Passage:

It may seem odd that a site focused on national security, domestic spying, and US foreign policy should have a secondary focus on the economy and on neoliberal economic theory. As I see it, these are the two prongs of the overall neoliberal project. That project is to free up the entire globe for the profit-making activities of a few gigantic corporations and their billionaire owners, with minimal interference from governments or any other social institution.

That is obviously the goal of the Trans-Pacific Partnership deal, particularly the provisions on Investor State Dispute Settlement. Senator Warren explains it in this WaPo op-ed. The examples she gives are fascinating:

Recent cases include a French company that sued Egypt because Egypt raised its minimum wage, a Swedish company that sued Germany because Germany decided to phase out nuclear power after Japan’s Fukushima disaster, and a Dutch company that sued the Czech Republic because the Czechs didn’t bail out a bank that the company partially owned. U.S. corporations have also gotten in on the action: Philip Morris is trying to use ISDS to stop Uruguay from implementing new tobacco regulations intended to cut smoking rates.

The US Trade Representative has an explanation of the benefits:

  • Freedom from discrimination: An assurance that Americans doing business abroad will face a level playing field and will not be treated less favorably than local investors or competitors from third countries.

(Lines of data)

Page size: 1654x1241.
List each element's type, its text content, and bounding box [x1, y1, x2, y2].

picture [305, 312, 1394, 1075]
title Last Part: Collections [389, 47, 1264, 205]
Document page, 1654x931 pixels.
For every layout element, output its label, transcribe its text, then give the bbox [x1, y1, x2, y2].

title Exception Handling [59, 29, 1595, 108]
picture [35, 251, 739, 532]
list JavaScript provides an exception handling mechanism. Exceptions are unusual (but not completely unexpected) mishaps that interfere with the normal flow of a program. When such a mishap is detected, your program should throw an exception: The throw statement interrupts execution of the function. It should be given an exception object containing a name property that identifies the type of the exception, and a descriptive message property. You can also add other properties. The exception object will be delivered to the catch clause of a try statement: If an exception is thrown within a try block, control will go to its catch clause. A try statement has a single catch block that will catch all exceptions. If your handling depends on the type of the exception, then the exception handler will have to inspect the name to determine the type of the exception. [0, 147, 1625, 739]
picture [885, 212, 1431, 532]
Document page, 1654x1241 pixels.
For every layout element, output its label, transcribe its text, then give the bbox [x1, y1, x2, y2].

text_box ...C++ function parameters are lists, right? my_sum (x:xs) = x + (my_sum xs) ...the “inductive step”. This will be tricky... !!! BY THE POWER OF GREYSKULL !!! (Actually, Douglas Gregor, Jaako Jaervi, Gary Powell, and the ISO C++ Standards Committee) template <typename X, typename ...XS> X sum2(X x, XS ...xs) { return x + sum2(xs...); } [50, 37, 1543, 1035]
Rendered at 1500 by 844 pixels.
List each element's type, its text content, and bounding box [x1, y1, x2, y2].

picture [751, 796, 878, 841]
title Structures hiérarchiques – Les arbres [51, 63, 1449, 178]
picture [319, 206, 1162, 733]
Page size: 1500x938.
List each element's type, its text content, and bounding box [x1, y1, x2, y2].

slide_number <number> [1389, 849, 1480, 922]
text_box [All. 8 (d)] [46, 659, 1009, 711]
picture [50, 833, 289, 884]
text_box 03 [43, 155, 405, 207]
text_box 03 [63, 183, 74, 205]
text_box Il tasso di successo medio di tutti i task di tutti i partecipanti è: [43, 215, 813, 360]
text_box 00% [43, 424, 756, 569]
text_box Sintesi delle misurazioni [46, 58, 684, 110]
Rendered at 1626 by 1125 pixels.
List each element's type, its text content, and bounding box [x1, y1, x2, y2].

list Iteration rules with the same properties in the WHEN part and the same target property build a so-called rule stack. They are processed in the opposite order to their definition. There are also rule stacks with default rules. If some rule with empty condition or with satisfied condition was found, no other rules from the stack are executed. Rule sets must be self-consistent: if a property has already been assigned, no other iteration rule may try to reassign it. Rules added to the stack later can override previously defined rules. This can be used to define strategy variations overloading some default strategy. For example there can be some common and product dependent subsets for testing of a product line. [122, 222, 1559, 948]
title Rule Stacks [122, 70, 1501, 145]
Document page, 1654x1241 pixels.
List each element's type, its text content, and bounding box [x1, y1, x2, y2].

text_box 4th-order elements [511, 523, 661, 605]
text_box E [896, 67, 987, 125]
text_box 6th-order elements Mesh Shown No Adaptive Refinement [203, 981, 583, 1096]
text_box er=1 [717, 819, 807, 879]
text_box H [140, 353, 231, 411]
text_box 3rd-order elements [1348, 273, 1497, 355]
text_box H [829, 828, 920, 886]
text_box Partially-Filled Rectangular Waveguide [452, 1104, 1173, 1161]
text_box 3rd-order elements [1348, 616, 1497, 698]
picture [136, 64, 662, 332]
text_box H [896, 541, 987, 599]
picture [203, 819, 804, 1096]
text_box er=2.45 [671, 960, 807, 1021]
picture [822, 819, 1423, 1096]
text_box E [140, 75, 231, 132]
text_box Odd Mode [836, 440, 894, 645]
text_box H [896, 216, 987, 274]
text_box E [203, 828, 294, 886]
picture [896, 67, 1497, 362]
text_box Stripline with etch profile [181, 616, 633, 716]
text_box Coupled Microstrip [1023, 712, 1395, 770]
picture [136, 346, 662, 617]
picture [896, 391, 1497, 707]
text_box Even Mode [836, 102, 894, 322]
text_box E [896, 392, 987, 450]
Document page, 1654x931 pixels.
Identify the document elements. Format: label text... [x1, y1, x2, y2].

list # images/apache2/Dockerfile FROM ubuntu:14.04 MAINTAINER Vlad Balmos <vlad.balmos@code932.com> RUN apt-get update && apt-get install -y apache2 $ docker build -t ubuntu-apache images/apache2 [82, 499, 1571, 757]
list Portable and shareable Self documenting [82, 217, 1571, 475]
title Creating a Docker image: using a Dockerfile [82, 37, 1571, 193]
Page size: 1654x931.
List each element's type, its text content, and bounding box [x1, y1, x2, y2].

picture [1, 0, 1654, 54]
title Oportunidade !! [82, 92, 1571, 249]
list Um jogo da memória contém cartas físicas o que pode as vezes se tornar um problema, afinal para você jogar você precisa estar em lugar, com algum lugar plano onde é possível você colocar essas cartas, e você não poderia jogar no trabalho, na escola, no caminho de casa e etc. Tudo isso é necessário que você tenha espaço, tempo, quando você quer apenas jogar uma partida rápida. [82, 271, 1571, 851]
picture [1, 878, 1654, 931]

Given task:
In the passage on the Trans-Pacific Partnership, why did a Swedish company sue Germany? The data was taken from a different source than the passage.

Written solution:
It sued because Germany decided to phase out nuclear power after Japan's Fukushima disaster.